Safety measures that don’t measure up
“TikTok does not have the same safety features as some of the more well-known apps and does not routinely remove accounts that have been flagged as potentially those of a predator,” warns cyber expert Susan McLean, an internationally acclaimed expert on social media with a long and distinguished career in law enforcement.
TikTok’s developers explain on the website that, yes, parents can set their child’s profile to “private.” But the site goes on to admit that “even with a private account, profile information – including profile photo, username, and bio – will be visible to all users.”
The US Navy has banned TikTok from government-issued mobile devices, citing security concerns. Australia's Department of Defence has now followed suit.
Major privacy concerns
Instead of instituting measures to keep users safe and their details private, TikTok passes the buck to mums and dads, encouraging them to “counsel” their children about revealing their age, address or phone number.
“TikTok also received the biggest fine in US history for gathering data on kids and selling it,” McLean says.
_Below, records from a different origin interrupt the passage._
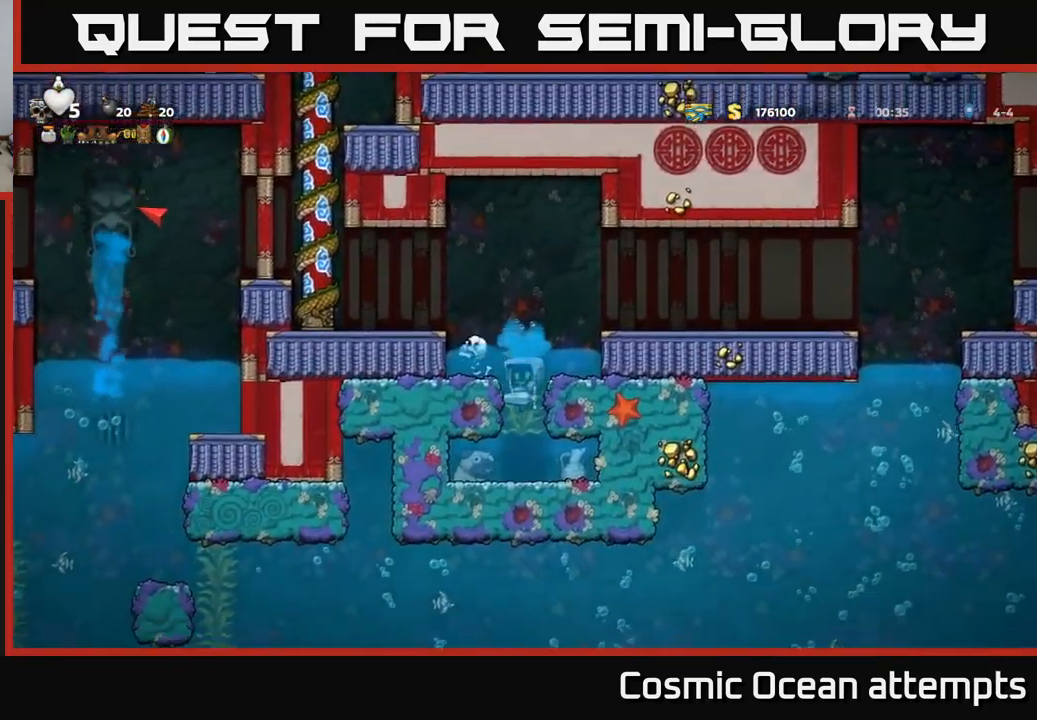
{"buttons": [], "left_stick": "center", "right_stick": "center", "events": []}
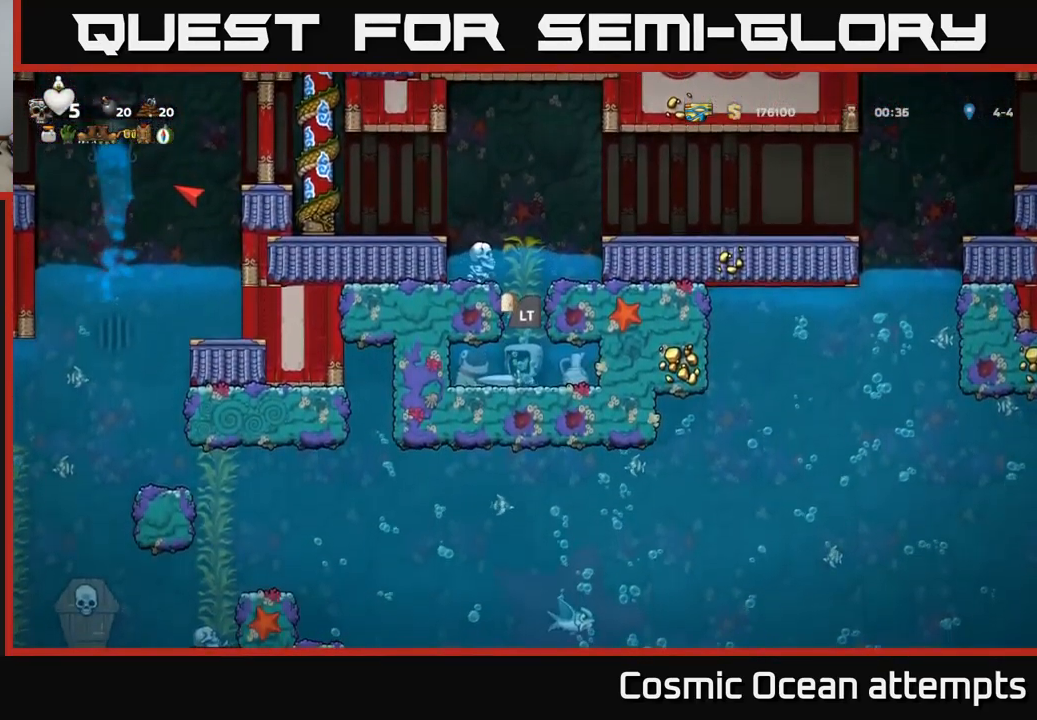
{"buttons": ["DPAD_LEFT"], "left_stick": "center", "right_stick": "center", "events": [[67, "X", "down"], [167, "X", "up"], [367, "DPAD_LEFT", "down"]]}
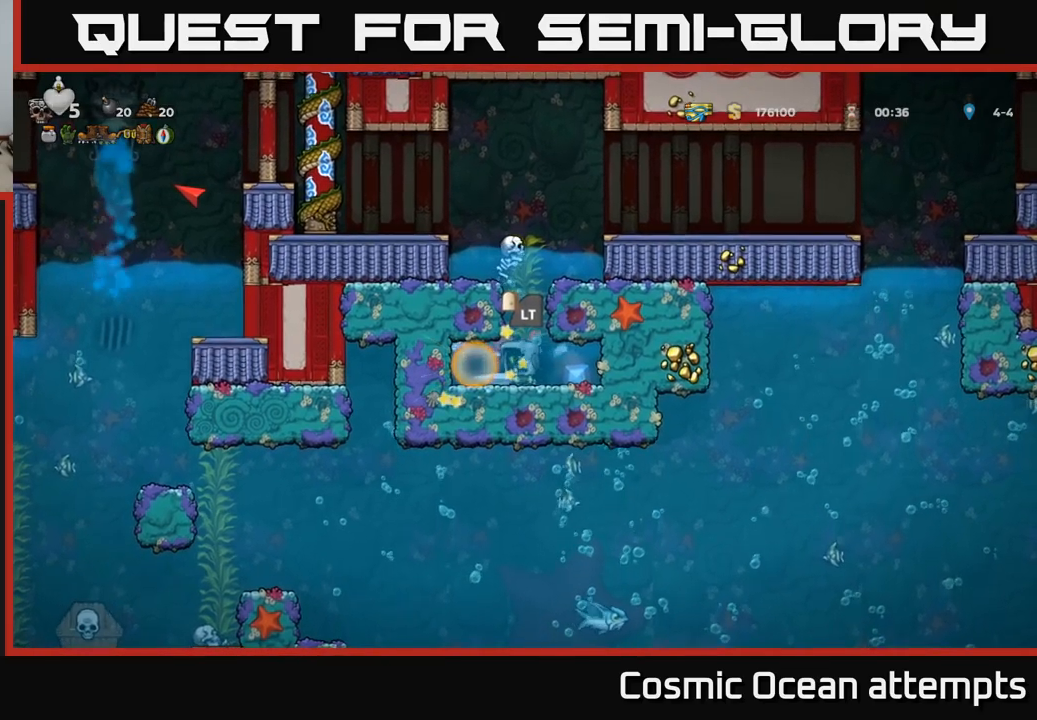
{"buttons": ["DPAD_RIGHT"], "left_stick": "center", "right_stick": "center", "events": [[350, "DPAD_LEFT", "up"], [500, "DPAD_RIGHT", "down"]]}
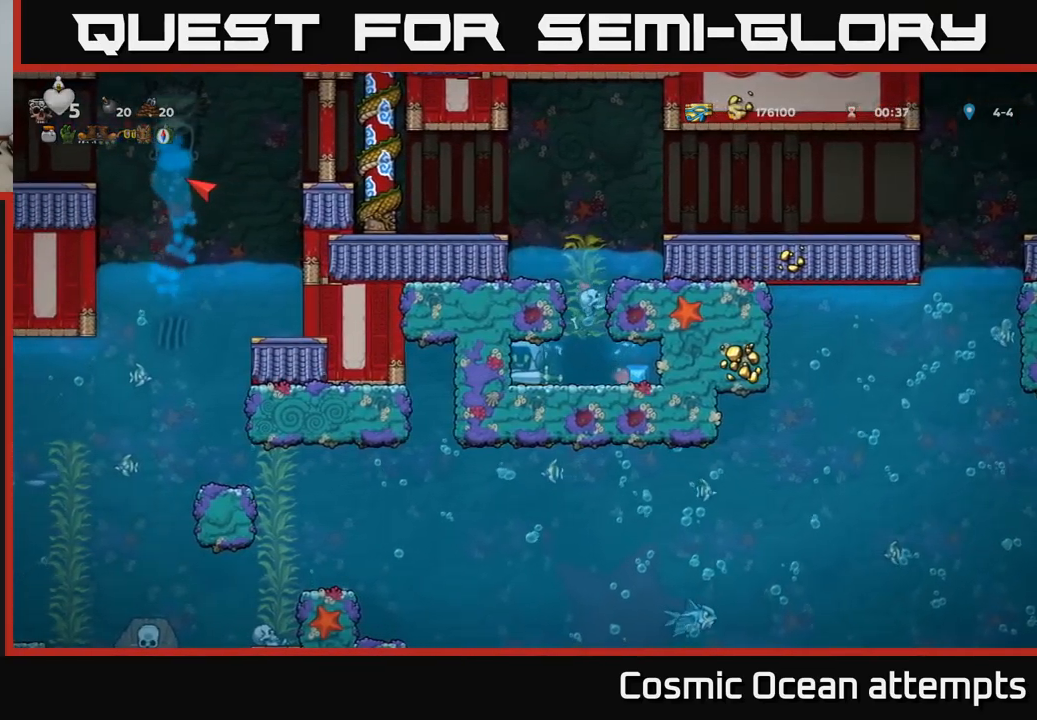
{"buttons": [], "left_stick": "center", "right_stick": "center", "events": [[34, "X", "down"], [50, "DPAD_RIGHT", "up"], [117, "X", "up"]]}
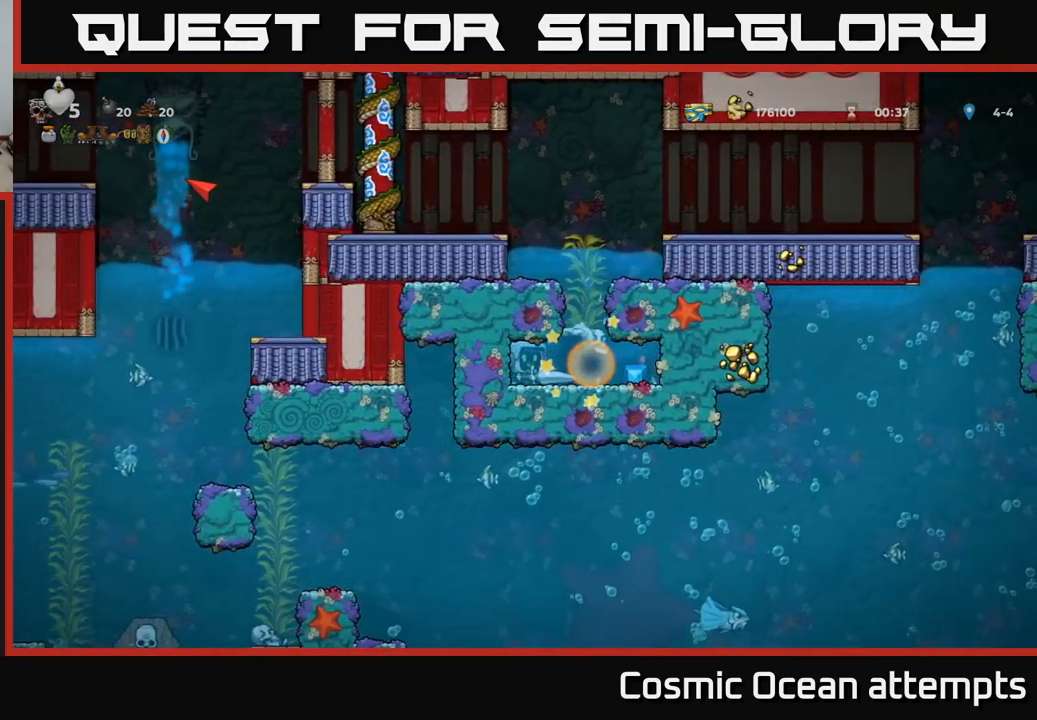
{"buttons": ["L2"], "left_stick": "center", "right_stick": "center", "events": [[34, "DPAD_RIGHT", "down"], [334, "DPAD_RIGHT", "up"], [467, "L2", "down"]]}
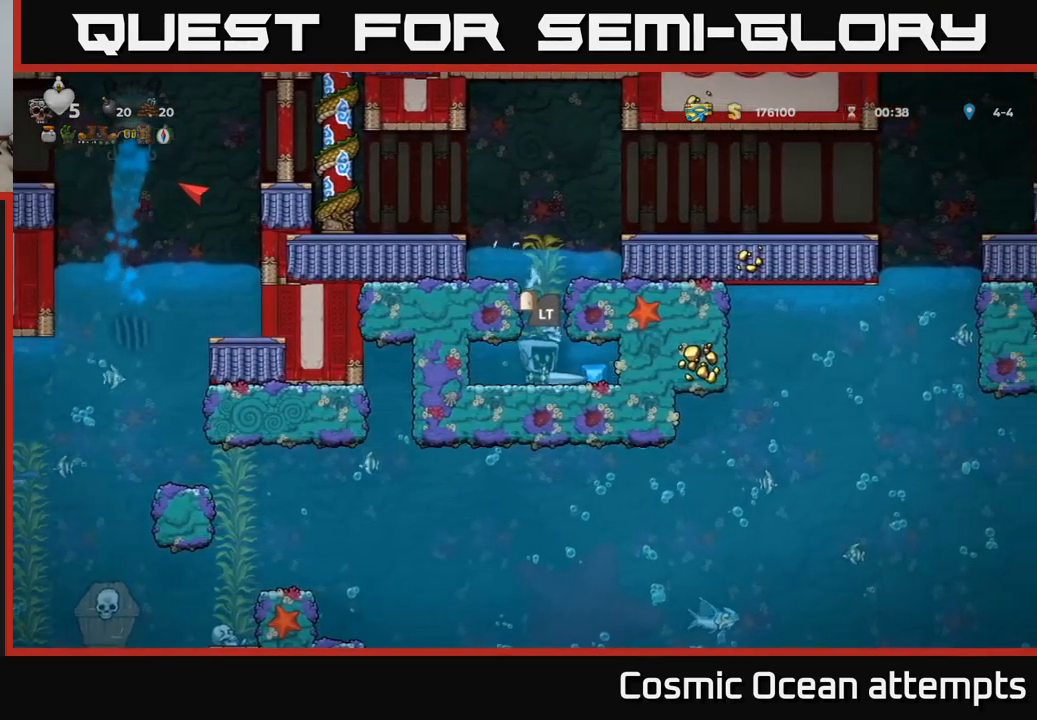
{"buttons": [], "left_stick": "center", "right_stick": "center", "events": [[150, "L2", "up"]]}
But even that $8 million penalty would have been a drop in the bucket for a company worth more than $110 billion.
Security fears around the app have even prompted both the Australian and US governments to ban its use by their armed forces.
A TikTok spokesperson told The Daily Mail, 'In our Safety Centre we offer a library of educational resources for teens and their families, including safety educational videos and a safety blog series.”
Exactly how many views - let alone “likes” - those safety videos have received remains an open question.